North Korean government-backed threat actors are linked to attacks targeting South Korean and US government and military officials, think tanks, policy makers, academics and researchers
Google’s Threat Analysis Group (TAG) tracks clusters under the following names: islandThis is said to be a subset of another threat group Mandiant tracks under the name APT43.
The company said it began monitoring hacking crews in 2012, adding that it “observed target individuals from groups with expertise in North Korean policy issues such as sanctions, human rights and non-proliferation issues.”
APT43, and therefore ARCHIPELAGO,’s priorities are said to be aligned with a major foreign intelligence agency, North Korea’s Reconnaissance General Bureau (RGB), and have been shown to overlap with the group popularly known as Kimsuky. suggesting.
The attack chain mounted by ARCHIPELAGO involves the use of phishing emails containing malicious links that, when clicked by recipients, redirect them to fake login pages designed to harvest credentials.
These messages purport to be from news outlets and think tanks, and attempt to entice targets on the pretext of requesting interviews or additional information about North Korea.
“ARCHIPELAGO spends time and effort building trust with its targets, often exchanging emails for days or weeks before finally sending malicious links or files,” says TAG. said.

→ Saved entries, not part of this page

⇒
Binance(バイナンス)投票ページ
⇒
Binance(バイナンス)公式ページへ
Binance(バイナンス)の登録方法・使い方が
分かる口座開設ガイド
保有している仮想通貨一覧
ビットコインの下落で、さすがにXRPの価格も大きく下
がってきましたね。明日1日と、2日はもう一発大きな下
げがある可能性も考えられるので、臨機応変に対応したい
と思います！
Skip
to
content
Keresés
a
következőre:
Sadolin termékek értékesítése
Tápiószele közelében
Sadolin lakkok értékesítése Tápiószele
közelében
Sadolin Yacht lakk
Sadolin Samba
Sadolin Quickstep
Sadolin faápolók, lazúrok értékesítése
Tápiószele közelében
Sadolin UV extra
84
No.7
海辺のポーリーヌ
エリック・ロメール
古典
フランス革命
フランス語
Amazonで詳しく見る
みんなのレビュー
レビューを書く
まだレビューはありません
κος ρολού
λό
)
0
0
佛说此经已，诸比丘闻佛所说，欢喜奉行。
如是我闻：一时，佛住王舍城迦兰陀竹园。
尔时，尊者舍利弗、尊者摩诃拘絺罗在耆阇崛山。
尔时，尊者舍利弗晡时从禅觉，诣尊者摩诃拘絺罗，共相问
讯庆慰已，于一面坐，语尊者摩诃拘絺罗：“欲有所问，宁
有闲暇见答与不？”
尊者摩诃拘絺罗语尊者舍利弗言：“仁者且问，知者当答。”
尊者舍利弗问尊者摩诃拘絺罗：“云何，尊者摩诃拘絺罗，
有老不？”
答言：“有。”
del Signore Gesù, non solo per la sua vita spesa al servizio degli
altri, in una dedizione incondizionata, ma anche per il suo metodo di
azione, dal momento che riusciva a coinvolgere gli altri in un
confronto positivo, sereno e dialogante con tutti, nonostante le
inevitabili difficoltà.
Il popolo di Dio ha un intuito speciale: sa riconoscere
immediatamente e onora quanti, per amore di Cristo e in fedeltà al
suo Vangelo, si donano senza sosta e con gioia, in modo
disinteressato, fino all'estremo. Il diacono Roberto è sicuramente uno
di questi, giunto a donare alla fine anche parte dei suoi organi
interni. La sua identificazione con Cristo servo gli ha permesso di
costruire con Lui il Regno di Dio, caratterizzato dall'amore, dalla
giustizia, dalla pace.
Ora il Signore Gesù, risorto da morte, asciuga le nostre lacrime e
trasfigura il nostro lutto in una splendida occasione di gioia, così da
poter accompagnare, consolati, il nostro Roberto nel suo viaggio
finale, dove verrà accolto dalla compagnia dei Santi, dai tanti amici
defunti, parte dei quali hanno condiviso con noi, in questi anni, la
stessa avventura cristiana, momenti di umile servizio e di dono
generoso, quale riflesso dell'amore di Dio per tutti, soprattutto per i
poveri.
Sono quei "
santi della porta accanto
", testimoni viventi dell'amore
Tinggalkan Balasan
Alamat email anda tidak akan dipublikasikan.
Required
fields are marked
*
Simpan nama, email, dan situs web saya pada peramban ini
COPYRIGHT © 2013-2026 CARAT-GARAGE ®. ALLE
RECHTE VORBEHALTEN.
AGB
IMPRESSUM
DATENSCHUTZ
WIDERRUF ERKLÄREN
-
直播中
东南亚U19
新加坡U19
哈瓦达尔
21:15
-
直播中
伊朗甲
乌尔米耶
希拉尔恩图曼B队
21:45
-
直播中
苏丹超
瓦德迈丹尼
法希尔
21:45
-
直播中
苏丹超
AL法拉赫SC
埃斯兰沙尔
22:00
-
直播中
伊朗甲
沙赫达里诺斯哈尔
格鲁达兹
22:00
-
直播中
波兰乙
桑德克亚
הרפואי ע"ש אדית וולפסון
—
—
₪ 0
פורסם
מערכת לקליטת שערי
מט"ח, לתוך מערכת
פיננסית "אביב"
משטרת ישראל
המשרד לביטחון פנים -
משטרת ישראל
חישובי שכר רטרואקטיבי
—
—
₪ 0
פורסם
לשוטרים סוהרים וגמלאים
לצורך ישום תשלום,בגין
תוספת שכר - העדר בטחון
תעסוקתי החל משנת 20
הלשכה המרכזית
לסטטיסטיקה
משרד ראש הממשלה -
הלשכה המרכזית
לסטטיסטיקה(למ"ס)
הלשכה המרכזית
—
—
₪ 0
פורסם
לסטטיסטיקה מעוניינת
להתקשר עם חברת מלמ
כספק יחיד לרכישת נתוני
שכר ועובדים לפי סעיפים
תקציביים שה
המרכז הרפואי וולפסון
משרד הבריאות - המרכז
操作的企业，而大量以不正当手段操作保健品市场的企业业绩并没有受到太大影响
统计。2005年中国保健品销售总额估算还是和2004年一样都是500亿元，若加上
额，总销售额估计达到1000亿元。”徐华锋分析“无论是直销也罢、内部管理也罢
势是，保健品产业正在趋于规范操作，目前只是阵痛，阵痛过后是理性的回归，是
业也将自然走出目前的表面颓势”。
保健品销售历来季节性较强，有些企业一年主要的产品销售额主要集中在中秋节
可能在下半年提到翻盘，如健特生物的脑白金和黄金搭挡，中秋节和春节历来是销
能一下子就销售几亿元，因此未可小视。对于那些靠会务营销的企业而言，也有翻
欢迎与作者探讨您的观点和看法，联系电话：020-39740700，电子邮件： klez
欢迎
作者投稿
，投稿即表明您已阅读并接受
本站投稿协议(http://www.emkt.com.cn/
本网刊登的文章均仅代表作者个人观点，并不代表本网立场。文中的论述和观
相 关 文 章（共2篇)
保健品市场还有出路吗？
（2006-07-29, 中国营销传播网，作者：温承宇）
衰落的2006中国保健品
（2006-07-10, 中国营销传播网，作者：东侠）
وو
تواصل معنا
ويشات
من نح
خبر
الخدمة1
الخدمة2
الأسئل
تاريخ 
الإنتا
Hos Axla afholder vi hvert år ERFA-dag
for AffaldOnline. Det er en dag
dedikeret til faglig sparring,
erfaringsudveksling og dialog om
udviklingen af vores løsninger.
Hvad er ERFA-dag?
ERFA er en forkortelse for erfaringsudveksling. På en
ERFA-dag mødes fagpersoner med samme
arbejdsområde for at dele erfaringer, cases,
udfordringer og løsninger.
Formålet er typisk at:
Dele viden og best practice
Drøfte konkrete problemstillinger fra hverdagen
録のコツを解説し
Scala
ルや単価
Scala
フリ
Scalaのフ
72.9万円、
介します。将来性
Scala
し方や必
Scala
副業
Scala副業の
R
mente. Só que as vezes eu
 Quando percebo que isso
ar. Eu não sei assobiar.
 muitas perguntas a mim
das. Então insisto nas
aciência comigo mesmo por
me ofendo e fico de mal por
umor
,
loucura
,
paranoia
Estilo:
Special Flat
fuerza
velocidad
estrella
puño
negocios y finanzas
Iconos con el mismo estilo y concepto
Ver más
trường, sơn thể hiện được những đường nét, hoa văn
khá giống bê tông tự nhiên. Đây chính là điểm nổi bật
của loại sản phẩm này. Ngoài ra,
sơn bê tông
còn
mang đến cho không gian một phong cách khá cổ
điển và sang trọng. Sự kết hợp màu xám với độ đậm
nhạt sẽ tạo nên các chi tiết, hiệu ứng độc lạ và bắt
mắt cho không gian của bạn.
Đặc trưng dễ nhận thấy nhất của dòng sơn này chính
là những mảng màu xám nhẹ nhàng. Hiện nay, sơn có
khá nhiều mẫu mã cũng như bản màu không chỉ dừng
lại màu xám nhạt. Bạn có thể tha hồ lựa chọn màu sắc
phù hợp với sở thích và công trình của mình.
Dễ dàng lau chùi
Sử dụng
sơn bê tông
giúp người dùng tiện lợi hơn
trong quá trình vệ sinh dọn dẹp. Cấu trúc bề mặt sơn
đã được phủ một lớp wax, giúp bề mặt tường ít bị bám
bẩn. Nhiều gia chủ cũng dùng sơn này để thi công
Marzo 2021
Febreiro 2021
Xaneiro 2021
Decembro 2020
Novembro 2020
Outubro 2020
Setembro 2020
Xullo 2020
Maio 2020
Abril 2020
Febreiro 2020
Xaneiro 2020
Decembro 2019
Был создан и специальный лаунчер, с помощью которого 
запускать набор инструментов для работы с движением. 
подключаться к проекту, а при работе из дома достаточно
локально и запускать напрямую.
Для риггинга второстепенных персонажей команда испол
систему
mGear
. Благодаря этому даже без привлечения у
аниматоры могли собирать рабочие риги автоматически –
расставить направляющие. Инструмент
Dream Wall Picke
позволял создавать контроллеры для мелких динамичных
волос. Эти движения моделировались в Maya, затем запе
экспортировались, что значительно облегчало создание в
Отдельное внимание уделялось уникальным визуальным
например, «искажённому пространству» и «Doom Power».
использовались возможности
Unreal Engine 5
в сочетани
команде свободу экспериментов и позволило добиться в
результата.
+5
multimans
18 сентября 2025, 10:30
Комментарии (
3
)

This threat actor is also known to use browser-in-the-browser (BitB) techniques to display a malicious login page inside a real window and steal credentials.
Additionally, phishing messages masquerade as Google account security alerts to activate infections, with hostile groups hosting BabyShark-like malware payloads in the form of blank files or ISO optical disc images on Google Drive. increase.
Learn How to Secure Your Identity Perimeter – A Proven Strategy
Improve your business security in our upcoming expert-led cybersecurity webinar: Exploring Identity Perimeter Strategies!
Don’t miss it – secure your seat!
Another notable technique employed by ARCHIPELAGO is the use of rogue Google Chrome extensions to collect sensitive data. This has been proven in previous campaigns called Stolen Pencil and SharpTongue.
The development began when the AhnLab Security Emergency Response Center (ASEC) detailed how Kimsuky used Alternate Data Streams (ADS) and weaponized Microsoft Word files to deliver information-stealing malware. I was.